[Task item]: Please reproduce exactly the lines that begin the listing below, up to and including the line where "pinky mcp: (581, 250)" occurs.
Exercise materials START
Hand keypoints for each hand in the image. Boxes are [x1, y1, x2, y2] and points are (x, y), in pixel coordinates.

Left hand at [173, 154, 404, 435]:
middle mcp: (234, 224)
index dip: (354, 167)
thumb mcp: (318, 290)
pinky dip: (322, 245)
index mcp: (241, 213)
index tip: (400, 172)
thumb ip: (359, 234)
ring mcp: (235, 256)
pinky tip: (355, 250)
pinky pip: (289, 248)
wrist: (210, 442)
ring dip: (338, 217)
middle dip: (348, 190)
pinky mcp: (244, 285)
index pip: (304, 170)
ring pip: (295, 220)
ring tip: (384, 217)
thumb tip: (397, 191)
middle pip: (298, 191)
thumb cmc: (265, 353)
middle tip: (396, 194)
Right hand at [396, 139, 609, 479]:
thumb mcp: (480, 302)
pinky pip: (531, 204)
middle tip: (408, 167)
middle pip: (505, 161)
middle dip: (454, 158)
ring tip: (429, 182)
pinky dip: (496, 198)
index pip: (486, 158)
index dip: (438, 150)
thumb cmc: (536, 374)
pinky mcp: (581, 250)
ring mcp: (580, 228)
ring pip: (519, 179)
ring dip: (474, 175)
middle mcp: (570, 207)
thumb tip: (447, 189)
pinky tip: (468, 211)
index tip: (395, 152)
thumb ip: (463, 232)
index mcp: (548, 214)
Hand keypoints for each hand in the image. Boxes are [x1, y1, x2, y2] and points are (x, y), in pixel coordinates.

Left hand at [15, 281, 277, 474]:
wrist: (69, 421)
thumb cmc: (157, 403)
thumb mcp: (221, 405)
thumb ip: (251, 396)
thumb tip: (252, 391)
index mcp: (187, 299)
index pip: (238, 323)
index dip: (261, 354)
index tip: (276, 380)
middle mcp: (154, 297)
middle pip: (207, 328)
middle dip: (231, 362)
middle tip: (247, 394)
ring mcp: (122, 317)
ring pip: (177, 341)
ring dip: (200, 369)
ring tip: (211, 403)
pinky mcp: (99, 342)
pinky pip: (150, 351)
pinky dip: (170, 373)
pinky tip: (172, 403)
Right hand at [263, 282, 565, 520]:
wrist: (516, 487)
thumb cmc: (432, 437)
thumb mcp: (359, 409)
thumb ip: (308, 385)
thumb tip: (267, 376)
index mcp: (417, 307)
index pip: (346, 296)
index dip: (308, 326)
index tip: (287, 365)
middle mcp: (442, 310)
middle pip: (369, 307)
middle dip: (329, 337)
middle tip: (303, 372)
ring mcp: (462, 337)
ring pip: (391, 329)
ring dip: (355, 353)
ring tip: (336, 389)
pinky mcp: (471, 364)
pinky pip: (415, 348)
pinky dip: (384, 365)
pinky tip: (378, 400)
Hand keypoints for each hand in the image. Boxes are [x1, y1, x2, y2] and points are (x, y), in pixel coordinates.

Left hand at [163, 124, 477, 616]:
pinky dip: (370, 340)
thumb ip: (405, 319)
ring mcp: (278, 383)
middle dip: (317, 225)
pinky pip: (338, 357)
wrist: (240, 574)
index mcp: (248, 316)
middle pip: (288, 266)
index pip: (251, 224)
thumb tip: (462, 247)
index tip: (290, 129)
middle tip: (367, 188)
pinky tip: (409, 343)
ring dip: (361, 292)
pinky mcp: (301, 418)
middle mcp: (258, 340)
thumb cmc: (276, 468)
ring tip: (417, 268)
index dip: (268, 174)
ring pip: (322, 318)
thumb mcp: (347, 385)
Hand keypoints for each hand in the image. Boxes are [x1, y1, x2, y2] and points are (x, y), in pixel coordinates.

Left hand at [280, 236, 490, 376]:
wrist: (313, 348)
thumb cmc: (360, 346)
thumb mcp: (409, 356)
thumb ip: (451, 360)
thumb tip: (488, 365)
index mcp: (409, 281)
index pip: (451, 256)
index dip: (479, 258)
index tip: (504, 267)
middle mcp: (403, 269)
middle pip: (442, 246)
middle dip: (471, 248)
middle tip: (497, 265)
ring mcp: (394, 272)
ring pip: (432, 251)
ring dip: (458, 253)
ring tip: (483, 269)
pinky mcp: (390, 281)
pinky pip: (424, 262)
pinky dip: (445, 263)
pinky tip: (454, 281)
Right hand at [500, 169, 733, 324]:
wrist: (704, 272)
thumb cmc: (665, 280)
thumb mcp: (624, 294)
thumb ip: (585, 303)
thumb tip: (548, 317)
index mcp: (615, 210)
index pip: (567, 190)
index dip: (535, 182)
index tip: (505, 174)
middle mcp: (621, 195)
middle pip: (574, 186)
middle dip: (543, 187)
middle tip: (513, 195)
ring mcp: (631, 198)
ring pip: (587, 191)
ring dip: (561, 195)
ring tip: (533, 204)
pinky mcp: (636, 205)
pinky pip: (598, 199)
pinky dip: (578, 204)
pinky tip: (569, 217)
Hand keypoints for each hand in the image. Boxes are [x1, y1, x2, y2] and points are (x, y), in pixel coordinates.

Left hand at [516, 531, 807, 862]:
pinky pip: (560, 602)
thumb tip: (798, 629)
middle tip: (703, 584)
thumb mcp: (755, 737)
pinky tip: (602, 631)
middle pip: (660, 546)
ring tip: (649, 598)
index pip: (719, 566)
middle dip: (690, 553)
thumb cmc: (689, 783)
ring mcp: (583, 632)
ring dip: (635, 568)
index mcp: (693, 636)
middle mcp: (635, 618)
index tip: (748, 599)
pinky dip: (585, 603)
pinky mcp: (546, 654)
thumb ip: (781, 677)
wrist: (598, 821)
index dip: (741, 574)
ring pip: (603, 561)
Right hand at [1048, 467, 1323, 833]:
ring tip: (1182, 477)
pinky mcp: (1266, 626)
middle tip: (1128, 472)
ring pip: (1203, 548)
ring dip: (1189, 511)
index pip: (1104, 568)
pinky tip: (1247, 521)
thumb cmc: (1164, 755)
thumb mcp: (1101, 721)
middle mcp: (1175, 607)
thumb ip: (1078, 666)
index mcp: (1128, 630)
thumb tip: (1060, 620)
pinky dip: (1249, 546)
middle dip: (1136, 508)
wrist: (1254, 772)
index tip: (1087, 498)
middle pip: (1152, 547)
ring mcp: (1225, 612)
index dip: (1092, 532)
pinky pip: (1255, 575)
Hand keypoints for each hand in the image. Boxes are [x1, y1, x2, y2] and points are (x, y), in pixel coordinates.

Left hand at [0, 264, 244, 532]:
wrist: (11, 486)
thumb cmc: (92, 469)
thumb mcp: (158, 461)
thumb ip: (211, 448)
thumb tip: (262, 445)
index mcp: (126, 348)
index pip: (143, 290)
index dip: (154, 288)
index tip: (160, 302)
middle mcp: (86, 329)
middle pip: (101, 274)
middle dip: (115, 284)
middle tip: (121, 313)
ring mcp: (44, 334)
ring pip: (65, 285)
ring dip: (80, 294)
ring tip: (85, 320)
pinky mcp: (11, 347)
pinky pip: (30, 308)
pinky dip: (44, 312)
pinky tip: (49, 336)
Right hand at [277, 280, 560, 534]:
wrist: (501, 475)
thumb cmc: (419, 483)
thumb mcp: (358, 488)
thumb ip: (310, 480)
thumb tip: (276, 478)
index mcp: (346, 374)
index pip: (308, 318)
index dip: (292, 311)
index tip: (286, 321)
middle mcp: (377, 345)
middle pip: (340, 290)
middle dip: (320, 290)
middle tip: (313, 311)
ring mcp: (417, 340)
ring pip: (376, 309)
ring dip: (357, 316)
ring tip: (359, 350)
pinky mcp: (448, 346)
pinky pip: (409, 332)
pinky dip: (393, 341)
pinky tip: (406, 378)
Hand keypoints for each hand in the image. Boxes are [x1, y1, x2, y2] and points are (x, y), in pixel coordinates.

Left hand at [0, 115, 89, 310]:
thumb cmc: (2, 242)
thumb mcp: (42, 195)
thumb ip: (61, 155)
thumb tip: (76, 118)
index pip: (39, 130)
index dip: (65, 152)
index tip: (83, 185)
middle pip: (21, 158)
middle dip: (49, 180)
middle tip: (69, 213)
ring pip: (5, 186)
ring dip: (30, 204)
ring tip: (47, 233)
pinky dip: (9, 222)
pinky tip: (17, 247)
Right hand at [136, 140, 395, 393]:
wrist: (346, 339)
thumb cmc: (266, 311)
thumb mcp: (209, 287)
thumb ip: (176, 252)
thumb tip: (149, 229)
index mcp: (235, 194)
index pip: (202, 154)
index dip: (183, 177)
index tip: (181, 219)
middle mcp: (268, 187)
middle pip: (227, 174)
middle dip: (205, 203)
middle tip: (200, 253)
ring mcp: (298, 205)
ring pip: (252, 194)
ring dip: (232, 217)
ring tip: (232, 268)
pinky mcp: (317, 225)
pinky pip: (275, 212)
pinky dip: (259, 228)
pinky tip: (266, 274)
Exercise materials END
[Output below]:
Hand keypoints for each hand in the image. Boxes are [x1, y1, x2, y2] and points are (x, y), in pixel coordinates.

Left hand at [173, 154, 404, 435]:
middle mcp: (234, 224)
index dip: (354, 167)
thumb mcp: (318, 290)
pinky dip: (322, 245)
index mcp: (241, 213)
index tip: (400, 172)
thumb ip: (359, 234)
ring mcp: (235, 256)
pinky tip: (355, 250)
pinky pip: (289, 248)
wrist: (210, 442)
ring dip: (338, 217)
middle dip: (348, 190)
pinky mcp: (244, 285)
index pip: (304, 170)
ring pip: (295, 220)
ring tip: (384, 217)
thumb tip: (397, 191)
middle pip: (298, 191)
thumb cmc: (265, 353)
middle tip: (396, 194)
Right hand at [396, 139, 609, 479]:
thumb mcp: (480, 302)
pinky pip: (531, 204)
middle tip: (408, 167)
middle pip: (505, 161)
middle dip: (454, 158)
ring tip: (429, 182)
pinky dip: (496, 198)
index pip: (486, 158)
index dip: (438, 150)
thumb cmc: (536, 374)
pinky mcp: (581, 250)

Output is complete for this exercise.